It is clear we will need to practice hard on our credulity in the future just to get a grasp on how dumbfounding the entire Iraq war is. We need credulity up to Wonderland's White Queen's standards, believing as many as six impossible things before breakfast every day -- practice, practice, practice.
For starters, we find the Pentagon investigating itself over the secret military practice of paying to plant news stories in Iraqi papers. Now, since it's a secret practice, I don't know if the Pentagon will be able to find out much, but the way it works is U.S. military personnel, also known as soldiers, write "news" stories full of reassuring news.
National Public Radio reports that stories are filled with hyperbole and pro-U.S. rhetoric. One story written by the military and obtained by NPR dated November 22nd says military leaders are succeeding in stopping terrorists. It continues, "They have proven this as quiet slowly begins again to settle on the streets of western Iraq." At the time, insurgents were staging over 700 attacks per week -- up from 150 a week the previous year.
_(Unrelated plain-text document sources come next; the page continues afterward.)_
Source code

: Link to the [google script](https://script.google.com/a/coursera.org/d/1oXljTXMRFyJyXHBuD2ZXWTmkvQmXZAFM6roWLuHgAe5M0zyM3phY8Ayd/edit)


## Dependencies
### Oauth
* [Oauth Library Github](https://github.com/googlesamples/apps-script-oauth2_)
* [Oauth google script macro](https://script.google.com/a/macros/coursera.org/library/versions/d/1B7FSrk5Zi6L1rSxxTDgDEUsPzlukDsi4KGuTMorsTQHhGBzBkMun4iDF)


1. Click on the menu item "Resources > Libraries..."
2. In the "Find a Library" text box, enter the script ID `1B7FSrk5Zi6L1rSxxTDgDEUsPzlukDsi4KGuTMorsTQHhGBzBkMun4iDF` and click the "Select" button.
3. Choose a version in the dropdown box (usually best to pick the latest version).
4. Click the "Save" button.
The stories written by the U.S. military are handed over to a defense contractor called the Lincoln Group, run by young Republican political operatives. They in turn pay Iraqi newspapers and television stations to run the stories.
In an attempt to justify this, former Army spokesman Charles Krohn told NPR: "I don't think there's any need for secrecy, but I think it's pretty well understood that it's the custom in that country to pay journalists and to pay newspapers. And certainly, I think the record that Saddam has done this and others do it is pretty well established."
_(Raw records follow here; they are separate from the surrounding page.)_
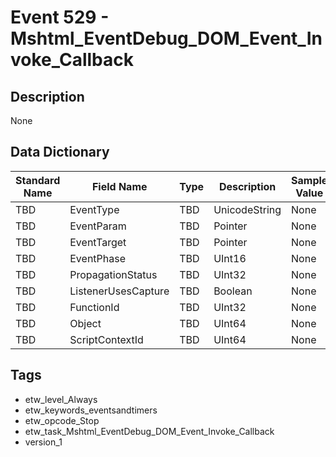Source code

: # Event 529 - Mshtml_EventDebug_DOM_Event_Invoke_Callback

## Description
None

## Data Dictionary
|Standard Name|Field Name|Type|Description|Sample Value|
|---|---|---|---|---|
|TBD|EventType|TBD|UnicodeString|None|None|
|TBD|EventParam|TBD|Pointer|None|None|
|TBD|EventTarget|TBD|Pointer|None|None|
|TBD|EventPhase|TBD|UInt16|None|None|
|TBD|PropagationStatus|TBD|UInt32|None|None|
|TBD|ListenerUsesCapture|TBD|Boolean|None|None|
|TBD|FunctionId|TBD|UInt32|None|None|
|TBD|Object|TBD|UInt64|None|None|
|TBD|ScriptContextId|TBD|UInt64|None|None|

## Tags
* etw_level_Always
* etw_keywords_eventsandtimers
* etw_opcode_Stop
* etw_task_Mshtml_EventDebug_DOM_Event_Invoke_Callback
* version_1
Isn't it nice that we're following in Saddam's footsteps? The problem is one of credibility, in a nutshell. Bruce McCall has performed a great public service in The New Yorker by imagining headlines for U.S.-created stories in the Baghdad Daily Bugle:
"26 Million Iraqis Unhurt in Latest Terror Blast."
"Few Changes Needed to Change Abu Ghraib into an Applebee's."
"Voting Machines in Upcoming Elections Donated by Florida."
If you still can't think of any good news to create, study the recent work of the American news media, particularly cable TV, on the subject of the Iraqi elections. Just like Charlie Brown and the football, they fall for it every time. Those heroic purple thumbs, "70 percent of Iraqis Vote." How would anyone know? Well, there were long lines. There were long lines in Ohio last year too. It meant there weren't enough polling places. Does anyone know what the Iraqis were voting for? Does three separate little state-lets seem a likely answer? (Some analysts actually think this may be the optimum outcome.)
Meanwhile, we are further tested by the president's improbable proclamation that he has the right to ignore the laws and Constitution because he is a wartime president. Actually, that's a real problem. We can't declare war because we haven't been attacked by any government, territory, or military.
Dick Cheney, it turns out, has been fretting about this since the Nixon administration, when we used to talk about the imperial presidency. Trouble is, none of the administration's actions have ever been discussed -- Bush and Cheney just usurped the authority.
If Bush were a different kind of president, they might have gotten away with it right after 9/11. People were genuinely frightened, and there's always that old fantasy that somehow Daddy Will Take Care of Us If We Do Exactly What He Tells Us To Do.
But George W. Bush is not a daddy president. He's the Testy Kid -- Mr. Snippy. He sees no reason why he should answer to us.
Attention, Americans: We have, under the Constitution, a strong executive, noticeably more so than in other democracies. The whole history of the struggle for freedom is about how to curb and balance the powers of the executive.
The United States of America has over 200 years of experience with these questions, and you know what? George W. Bush is not the smartest guy to come along in over 200 years. Be cautious. Be very cautious. Do not endorse authoritarianism out of knee-jerk partisan impulse. This shoe will be on the other foot eventually.